Strengthening cyber resiliency
Cyber resiliency clearly has a critical influence on maintaining business operations. However, the research revealed that only 7 percent of companies in the region believe they have a “proactive, mature cyber resiliency capability.”
When it comes to testing their incident response plans, 85 percent of companies stated they have a response plan in place if attacked. However, only 26 percent said they have a “clearly understood response and communication plan in place,” while 22 percent stated their incident response capability is weak, “very unorganized,” and “(they) scramble to respond.”
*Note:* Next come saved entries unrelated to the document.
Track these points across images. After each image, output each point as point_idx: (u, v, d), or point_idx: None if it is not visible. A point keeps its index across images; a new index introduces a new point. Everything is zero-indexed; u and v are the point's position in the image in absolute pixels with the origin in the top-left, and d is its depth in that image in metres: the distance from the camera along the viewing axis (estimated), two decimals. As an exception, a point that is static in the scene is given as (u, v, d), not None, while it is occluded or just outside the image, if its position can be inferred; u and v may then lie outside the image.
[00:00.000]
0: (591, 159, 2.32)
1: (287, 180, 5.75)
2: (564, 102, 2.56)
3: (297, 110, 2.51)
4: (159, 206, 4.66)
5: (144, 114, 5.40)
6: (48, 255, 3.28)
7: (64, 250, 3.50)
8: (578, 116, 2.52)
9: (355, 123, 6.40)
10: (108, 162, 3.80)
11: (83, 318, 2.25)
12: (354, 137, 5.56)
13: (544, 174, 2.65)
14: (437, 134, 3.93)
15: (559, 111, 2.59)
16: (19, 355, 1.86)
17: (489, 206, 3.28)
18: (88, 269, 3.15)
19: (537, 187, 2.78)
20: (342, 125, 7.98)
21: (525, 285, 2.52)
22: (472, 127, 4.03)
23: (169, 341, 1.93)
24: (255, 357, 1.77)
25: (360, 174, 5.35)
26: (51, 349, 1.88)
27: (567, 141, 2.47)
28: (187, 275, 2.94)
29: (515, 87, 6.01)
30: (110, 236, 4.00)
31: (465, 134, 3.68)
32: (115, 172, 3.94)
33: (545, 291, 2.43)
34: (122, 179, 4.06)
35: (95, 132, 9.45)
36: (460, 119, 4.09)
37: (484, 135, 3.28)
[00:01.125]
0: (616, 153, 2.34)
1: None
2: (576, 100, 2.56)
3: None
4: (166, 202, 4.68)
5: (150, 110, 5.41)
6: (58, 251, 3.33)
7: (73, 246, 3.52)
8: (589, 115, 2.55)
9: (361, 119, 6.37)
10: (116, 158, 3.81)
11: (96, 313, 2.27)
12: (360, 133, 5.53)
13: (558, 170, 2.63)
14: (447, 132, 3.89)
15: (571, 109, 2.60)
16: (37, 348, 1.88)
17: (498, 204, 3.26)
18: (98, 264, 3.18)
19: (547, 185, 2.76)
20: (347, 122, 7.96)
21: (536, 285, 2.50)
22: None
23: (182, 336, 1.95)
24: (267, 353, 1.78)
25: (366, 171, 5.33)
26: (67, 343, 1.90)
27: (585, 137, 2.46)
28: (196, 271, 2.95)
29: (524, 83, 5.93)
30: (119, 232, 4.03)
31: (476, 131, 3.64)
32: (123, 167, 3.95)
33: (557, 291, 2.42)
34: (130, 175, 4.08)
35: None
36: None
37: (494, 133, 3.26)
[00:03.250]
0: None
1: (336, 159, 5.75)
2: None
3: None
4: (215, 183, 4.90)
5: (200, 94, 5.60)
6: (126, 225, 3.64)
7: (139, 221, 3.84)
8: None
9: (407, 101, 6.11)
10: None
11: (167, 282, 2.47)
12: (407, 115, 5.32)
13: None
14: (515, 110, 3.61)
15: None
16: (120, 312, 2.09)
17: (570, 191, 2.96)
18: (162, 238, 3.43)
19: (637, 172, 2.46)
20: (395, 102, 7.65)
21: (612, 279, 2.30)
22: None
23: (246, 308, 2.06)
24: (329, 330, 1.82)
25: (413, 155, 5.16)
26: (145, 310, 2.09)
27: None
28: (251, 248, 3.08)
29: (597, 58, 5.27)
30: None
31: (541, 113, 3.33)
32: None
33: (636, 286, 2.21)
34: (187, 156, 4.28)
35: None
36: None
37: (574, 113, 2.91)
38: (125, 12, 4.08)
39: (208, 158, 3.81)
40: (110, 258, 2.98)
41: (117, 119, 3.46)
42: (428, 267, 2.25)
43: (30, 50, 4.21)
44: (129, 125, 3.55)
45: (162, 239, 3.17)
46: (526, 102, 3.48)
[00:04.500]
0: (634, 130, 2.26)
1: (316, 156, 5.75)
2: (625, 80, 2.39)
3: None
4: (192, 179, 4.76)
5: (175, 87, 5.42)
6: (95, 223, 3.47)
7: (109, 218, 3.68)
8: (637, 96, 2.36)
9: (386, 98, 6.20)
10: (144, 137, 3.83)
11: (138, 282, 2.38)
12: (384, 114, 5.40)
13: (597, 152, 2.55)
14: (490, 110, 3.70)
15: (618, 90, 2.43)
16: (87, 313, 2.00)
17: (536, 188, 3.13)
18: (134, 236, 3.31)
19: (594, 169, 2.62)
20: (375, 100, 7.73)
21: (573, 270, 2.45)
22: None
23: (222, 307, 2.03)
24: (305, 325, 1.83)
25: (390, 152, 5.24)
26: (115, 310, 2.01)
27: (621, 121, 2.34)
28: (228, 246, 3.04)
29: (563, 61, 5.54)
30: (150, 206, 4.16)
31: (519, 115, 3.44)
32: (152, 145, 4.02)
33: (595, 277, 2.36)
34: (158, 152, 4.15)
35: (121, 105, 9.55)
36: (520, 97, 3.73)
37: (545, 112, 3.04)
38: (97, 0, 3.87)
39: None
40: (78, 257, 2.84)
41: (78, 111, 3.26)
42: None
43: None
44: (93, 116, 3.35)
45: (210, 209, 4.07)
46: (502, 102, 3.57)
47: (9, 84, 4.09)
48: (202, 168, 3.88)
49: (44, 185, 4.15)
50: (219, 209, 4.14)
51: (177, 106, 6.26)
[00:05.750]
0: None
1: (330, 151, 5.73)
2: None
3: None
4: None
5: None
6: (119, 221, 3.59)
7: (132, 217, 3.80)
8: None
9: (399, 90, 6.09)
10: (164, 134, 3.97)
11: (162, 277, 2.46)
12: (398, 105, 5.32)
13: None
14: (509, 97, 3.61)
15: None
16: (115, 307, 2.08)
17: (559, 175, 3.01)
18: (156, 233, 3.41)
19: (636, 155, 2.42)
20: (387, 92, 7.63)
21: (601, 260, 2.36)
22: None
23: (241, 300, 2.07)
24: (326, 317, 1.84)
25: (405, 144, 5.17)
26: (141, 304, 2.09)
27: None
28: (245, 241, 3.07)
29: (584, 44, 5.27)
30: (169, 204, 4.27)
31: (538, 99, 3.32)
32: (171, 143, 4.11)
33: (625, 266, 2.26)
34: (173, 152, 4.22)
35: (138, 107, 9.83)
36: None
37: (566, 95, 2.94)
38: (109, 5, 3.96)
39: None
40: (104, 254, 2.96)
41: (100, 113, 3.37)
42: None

“Testing incident response and cyber readiness has historically been very challenging, but it is critical,” said Daniel Tan, Commvault's head of Solutions Engineering, Asia. “The trouble is that traditional modes of testing can be cost-prohibitive and bring significant disruption to the operations. This, compounded with having to engage multiple vendors, creates a lack of visibility into, and gaps in, recovery capabilities, ultimately costing organizations more in terms of money and time to recover.”
Modern cleanrooms in the cloud can help address these testing challenges. “They are designed to not only provide companies with a way to orchestrate, on demand, recovery into a clean, isolated location in the cloud, but organizations can also use them to frequently and cost-effectively test their cyber recovery strategies in advance — critical in an age of rapidly evolving cyberthreats,” added Tan.
The research revealed that 92 percent of companies are using some form of data cleanrooms across the region, of which 28 percent ranked better data recovery post breach as the #1 benefit.
It is clear that businesses need to move beyond “are backup jobs running?” to a more proactive stance so compromised data is recoverable and have solutions like data cleanrooms in place to fight the emerging threat landscape.